How Did Private Property Start?
Libertarians tend to get flummoxed when confronted with this simple question.
Perhaps the most interesting thing about libertarian thought is that it has no way of coherently justifying the initial acquisition of property. How does something that was once unowned become owned without nonconsensually destroying others’ liberty? It is impossible. This means that libertarian systems of thought literally cannot get off the ground. They are stuck at time zero of hypothetical history with no way forward.
You don’t have to take my word for this. Serious libertarians have more or less conceded this point. Here is Robert Nozick:
It will be implausible to view improving an object as giving full ownership to it, if the stock of unowned objects that might be improved is limited. For an object’s coming under one person’s ownership changes the situation of all others. Whereas previous they were at liberty (in Hohfeld’s sense) to use the object, they now no longer are.
Here is Matt Zwolinski:
If I put a fence around a piece of land that had previously been open to all to use, claim it as my own, and announce to all that I will use violence against any who walk upon it without my consent, it would certainly appear as though I am the one initiating force (or at least the threat of force) against others. I am restricting their liberty to move about as they were once free to do.

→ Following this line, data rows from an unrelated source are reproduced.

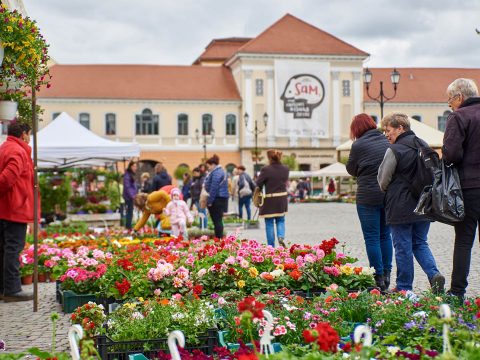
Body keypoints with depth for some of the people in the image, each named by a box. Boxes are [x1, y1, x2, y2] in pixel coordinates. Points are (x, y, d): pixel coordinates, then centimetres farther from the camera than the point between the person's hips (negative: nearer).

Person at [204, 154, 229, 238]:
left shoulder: (216, 173, -16)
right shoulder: (221, 171, 18)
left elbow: (214, 188, -21)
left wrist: (210, 201, -18)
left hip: (217, 200, -10)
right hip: (222, 199, 10)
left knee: (217, 220, -8)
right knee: (218, 220, 14)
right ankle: (219, 239, 19)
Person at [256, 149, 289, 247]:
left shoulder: (266, 169, -16)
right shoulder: (285, 169, -1)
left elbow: (258, 183, -11)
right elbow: (285, 181, 9)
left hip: (269, 200, -4)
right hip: (282, 199, 4)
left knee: (269, 223, 9)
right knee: (280, 221, 20)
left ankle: (271, 246, 13)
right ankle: (281, 237, -6)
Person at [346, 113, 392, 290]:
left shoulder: (358, 145, -10)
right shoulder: (387, 141, 5)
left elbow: (351, 169, 2)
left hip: (368, 197, -5)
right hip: (390, 194, 5)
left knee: (372, 238, 1)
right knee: (385, 235, 15)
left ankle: (378, 278, 1)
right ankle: (386, 274, 18)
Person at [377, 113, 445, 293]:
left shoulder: (394, 150, -14)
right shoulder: (424, 146, 7)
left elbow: (383, 181, -6)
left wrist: (389, 194, 15)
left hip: (401, 208, -6)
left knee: (403, 248, 2)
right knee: (420, 243, 17)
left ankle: (404, 288, 10)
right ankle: (434, 274, -3)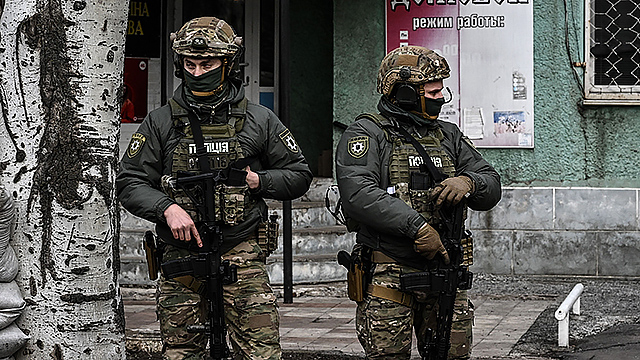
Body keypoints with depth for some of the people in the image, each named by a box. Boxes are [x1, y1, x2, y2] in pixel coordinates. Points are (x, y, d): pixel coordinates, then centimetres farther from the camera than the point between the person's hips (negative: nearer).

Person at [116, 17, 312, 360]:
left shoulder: (259, 120, 6)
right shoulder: (161, 122, 5)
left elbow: (299, 175, 13)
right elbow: (130, 183, 4)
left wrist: (258, 181, -5)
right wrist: (167, 208, -13)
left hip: (242, 257, -1)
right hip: (181, 258, 1)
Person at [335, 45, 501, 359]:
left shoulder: (448, 135, 17)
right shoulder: (367, 134, -2)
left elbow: (492, 187, 14)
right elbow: (358, 195, -18)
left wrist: (468, 182, -10)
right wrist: (417, 226, -24)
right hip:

I am doing so by threatening them with physical violence unless they comply with my demands. And I am doing so not in response to any provocation on their part but simply so that I might be better able to utilize the resource without their interference.
Again, what’s so funny about this insight is not just that it is a persuasive counterpoint to libertarianism, but rather that it seems to suggest that libertarian principles themselves forbid property ownership.
To be sure, libertarian philosophers have developed various ways to muddle through this issue. Locke famously constrains acquisition by the proviso that there is “enough and as good” property left for others. Nozick goes on to show Locke’s literal proviso is impossible to satisfy and offers a similar constraint that property acquisition not worsen “the position” of others where “the position” is defined in vaguely welfarist terms. Zwolinski goes one step further than Nozick even and says the harms of initial property acquisition must be offset with a basic income.
None of these moves resolve the basic issue that property acquisition violates the liberty of others. They just try to compensate for it in some way, sort of like an initial-acquisition version of eminent domain. That’s fine as far as things go I suppose, but it tends to suffer from the problem that most libertarians are quite opposed to the kinds of ongoing transfers implied by these compensation schemes.
Caplan Whiffs
In her debate at Liberty Con, Elizabeth Bruenig asked Bryan Caplan how unowned property becomes owned. He struggled with the question at the debate but his eventual answer, which is now more eloquently elaborated at his website, relies on half-baked intuition pumps (“folk morality” as he calls it elsewhere):
There are many clear-cut cases of righteous acquisition; once we understand them, we can use them to analyze fuzzier cases. What are some clear-cut cases? An individual living alone on an island grows some food, builds a house, carves a sculpture, or quarries some rock. If someone else shows up on the island, the new arrival seems morally obligated to respect that property.* This isn’t just “seems to me” or “seems to libertarians”; it’s “seems to almost everyone other than self-conscious socialist philosophers.” Other clear-cut cases: If two people mutually agree to pool their resources and effort, then split the rewards according to an explicit formula — whether 50/50, 90/10, or whatever. Or: I pay you ten pounds of food to build me a new hut.
There are two issues here, one narrowly related to the case he selects, and another more broadly related to the method he selects.
The problem with the case is that, by clearing out all other people from the island, it eliminates the liberty destruction that makes property acquisition so obviously problematic. What if instead of one individual washing up on an island, ten of them do? Then one of them asserts that certain resources and land areas are his and that those who do not respect that claim will be violently attacked? This is more analogous to a real-life case of property acquisition where there exists more than one human being. It also clearly presents the problem of property acquisition rather than trying to get around it by creating a hypothetical society of one.
The problem with the method is that the general folk morality of people, when taken as a whole, is not libertarian. Any assessment of how people generally feel about things in the economic realm would not generate the conclusion that they generally feel like laissez-faire capitalism is correct. We know this because no society ever selects those institutions and because libertarians write books all the time about how democracy is bad precisely because people as a whole are not sympathetic to the libertarian worldview.
An honest assessment of where folk morality is on economics would probably be something like: people have somewhat contradictory ideas about economic morality that roughly sum to the worldview that there should be property rights but also that those rights should give way to fairness and welfare goals to some degree. I am not saying I agree with that general view or even that you should build your normative views this way. But if you are going to say the proper normative method is folk morality, as Caplan does, then it seems like you should actually take a comprehensive account of what that folk morality is, not just opportunistically pick off one piece of it.